Since its inception, FHLC has underperformed XLV, as reported in the next table. However, the gap in annualized return is only 26 bps, which is not really significant. The risk measured in maximum drawdown and standard deviation of monthly returns (“volatility”) is similar.
Total return |
Annualized return |
Max Drawdown |
Sharpe ratio |
Volatility |
|
FHLC |
202.79% |
11.17% |
-28.76% |
0.75 |
14.45% |
XLV |
210.35% |
11.43% |
-28.40% |
0.79 |
14.04% |
Fidelity MSCI Health Care Index ETF has more holdings than XLV (368 vs. 66), but it has not made a significant difference in performance since October 2013. These ETFs are equivalents for long-term investors. Nevertheless, XLV has a much higher trading volume, making it a better choice for swing trading and tactical allocation. Both funds are concentrated in the top 10 holdings.
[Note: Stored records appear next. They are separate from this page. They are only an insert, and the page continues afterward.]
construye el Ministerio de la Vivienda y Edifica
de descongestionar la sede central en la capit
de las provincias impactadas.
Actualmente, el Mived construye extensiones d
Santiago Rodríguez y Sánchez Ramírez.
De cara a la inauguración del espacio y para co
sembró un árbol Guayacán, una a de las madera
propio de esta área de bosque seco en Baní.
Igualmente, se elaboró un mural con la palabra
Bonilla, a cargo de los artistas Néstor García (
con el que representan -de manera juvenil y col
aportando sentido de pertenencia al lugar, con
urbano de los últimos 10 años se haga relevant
Investors seeking a more balanced portfolio may prefer Invesco S&P 500 Equal Weight Health Care ETF (RSPH).
Dashboard List
I use the first table to calculate value and quality scores. It may also be used in a stock-picking process to check how companies stand among their peers. For example, the EY column tells us that a large pharma/biotech company with an Earnings Yield above 0.0344 (or price/earnings below 29.07) is in the better half of the industry regarding this metric. A Dashboard List is sent every month to our Investing Group subscribers, with the most profitable companies standing in the better half among their peers regarding the three valuation metrics at the same time. The list below was sent to subscribers several weeks ago based on data available at this time.
HRMY |
Harmony Biosciences Holdings, Inc. |
INVA |
Innoviva, Inc. |
ALKS |
Alkermes Plc |
COR |
Cencora, Inc. |
AMN |
AMN Healthcare Services, Inc. |
MOH |
Molina Healthcare, Inc. |
LNTH |
Lantheus Holdings, Inc. |
THC |
Tenet Healthcare Corp. |
DVA |
DaVita, Inc. |
CVS |
CVS Health Corp. |
It is a rotational model with a statistical bias toward excess returns on the long term, not the result of an analysis of each stock.